__Brief__
Copy out everything in the Julia forum thread from "One aspect which" down to "task at hand.", both included, word for word.

__Excerpted passage__
1 juujian 4 5/7/2025, 9:48:15 PM
For a hot minute, Julia revived a lot of attention. Haven't heard anything in a while. I have my computing needs covered by R and Julia, and last time I tried Julia (two years ago? Three?) it didn't take me long to find something that would be non-trivial to do/wasn't implemented. Now I'm having some need for faster for larger datasets, and I like the idea of a typed language. What's the status?
Some parts of the JuliaData ecosystem are uber cool, like DataFrames, TidierData, DuckDB, etc. However, they lack robust support for parquet, iceberg, accessing data in ADLS, etc. There are workarounds like using DuckDB for accessing parquet files, but that's not always ideal.
For visualization, there are tons of great libraries like Makie (complex and powerful), VegaLite (very easy to use), and PlotlyLight.
One aspect which is seriously lacking is the ability to create nice web applications. There is GenieFramework (somehow I have always encountered issues with it), then there is Pluto (also a great idea but not a great experience). For static reports, QuartoNotebooks are awesome.
Once you start going deeper into statistical analysis, my experience is hit-or-miss depending upon what I am trying to do. The TimeSeries analysis ecosystem, for example, is fragmented and not as mature.
But with the advent of LLMs, I can easily and quickly write code and create custom functions for just the task I am working on, which I believe would be great for Julia. You can quickly create a custom, performant, pure Julia implementation for the task at hand.
For interacting with LLMs, PromptingTools.jl is awesome.

__Exercise data__
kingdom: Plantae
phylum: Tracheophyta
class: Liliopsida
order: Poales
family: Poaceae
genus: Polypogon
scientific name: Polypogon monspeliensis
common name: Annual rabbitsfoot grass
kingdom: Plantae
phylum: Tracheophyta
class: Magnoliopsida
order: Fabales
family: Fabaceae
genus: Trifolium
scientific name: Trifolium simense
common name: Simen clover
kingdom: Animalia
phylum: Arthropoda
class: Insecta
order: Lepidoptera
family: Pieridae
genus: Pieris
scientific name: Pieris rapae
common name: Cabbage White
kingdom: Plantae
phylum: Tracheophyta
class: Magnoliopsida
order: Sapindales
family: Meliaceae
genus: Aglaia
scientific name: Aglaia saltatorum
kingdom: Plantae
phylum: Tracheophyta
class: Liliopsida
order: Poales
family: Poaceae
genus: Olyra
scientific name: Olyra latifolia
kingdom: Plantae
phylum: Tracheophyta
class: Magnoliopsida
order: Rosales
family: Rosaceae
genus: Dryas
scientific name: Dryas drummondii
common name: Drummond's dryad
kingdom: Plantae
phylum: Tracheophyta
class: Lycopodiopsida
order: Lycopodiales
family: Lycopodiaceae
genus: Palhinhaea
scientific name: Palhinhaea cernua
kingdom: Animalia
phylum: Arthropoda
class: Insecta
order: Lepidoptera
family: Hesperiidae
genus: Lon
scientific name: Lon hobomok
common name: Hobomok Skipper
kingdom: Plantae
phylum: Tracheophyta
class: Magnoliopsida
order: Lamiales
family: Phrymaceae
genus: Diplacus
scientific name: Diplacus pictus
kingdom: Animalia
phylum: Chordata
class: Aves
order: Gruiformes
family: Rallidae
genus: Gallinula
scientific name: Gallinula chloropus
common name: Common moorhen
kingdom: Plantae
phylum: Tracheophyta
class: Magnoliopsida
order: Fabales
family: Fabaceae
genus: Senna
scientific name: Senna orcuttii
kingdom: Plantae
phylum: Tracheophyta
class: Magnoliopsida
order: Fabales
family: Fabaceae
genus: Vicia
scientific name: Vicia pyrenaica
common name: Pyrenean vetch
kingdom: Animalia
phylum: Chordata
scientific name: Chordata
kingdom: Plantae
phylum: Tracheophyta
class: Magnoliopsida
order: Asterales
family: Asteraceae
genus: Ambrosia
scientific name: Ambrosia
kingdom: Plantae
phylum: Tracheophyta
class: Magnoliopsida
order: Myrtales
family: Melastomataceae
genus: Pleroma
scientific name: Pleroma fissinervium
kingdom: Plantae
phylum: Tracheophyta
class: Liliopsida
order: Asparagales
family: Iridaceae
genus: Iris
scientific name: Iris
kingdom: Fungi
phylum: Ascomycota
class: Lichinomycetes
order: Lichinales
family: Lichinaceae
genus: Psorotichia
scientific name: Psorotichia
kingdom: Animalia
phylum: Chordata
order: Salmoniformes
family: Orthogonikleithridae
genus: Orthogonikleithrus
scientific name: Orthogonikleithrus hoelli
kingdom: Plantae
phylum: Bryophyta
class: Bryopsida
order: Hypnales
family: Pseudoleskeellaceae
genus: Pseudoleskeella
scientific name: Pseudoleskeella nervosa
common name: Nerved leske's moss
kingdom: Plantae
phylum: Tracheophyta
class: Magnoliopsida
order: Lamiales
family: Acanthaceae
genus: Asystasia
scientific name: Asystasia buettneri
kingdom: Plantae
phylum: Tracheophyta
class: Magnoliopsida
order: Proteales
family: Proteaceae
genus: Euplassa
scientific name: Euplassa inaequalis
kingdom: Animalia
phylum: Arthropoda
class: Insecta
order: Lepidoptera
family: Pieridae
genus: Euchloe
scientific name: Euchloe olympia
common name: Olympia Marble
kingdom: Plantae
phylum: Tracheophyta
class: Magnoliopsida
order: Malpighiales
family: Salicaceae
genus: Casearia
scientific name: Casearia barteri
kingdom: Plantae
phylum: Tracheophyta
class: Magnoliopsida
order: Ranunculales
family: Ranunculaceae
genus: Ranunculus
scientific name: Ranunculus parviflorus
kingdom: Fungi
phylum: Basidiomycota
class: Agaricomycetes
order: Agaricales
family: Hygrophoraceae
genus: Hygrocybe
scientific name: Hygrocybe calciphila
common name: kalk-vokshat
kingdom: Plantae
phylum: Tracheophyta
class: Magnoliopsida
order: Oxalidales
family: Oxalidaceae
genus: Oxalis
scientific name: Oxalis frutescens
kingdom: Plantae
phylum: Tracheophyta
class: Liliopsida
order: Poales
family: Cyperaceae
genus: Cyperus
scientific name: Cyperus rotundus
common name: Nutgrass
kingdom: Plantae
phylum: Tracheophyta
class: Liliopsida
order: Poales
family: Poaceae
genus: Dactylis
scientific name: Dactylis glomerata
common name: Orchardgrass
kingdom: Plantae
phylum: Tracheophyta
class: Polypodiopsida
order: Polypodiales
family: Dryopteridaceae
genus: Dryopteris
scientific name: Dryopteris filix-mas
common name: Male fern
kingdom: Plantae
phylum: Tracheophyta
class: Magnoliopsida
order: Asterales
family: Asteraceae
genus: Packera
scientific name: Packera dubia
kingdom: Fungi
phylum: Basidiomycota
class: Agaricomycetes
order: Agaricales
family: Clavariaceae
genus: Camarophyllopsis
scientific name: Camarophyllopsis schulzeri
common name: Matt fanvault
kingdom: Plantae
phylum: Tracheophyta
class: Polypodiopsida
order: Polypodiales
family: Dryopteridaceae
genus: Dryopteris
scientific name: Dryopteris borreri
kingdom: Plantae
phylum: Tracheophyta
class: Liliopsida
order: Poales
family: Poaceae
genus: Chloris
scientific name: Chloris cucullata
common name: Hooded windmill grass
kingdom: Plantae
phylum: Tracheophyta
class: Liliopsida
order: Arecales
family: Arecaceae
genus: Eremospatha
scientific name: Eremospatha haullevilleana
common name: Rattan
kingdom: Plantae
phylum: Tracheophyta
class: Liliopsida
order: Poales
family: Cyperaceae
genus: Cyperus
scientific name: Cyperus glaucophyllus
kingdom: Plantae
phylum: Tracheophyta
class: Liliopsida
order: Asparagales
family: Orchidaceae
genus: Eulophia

__Result of this task__
One aspect which is seriously lacking is the ability to create nice web applications. There is GenieFramework (somehow I have always encountered issues with it), then there is Pluto (also a great idea but not a great experience). For static reports, QuartoNotebooks are awesome.
Once you start going deeper into statistical analysis, my experience is hit-or-miss depending upon what I am trying to do. The TimeSeries analysis ecosystem, for example, is fragmented and not as mature.
But with the advent of LLMs, I can easily and quickly write code and create custom functions for just the task I am working on, which I believe would be great for Julia. You can quickly create a custom, performant, pure Julia implementation for the task at hand.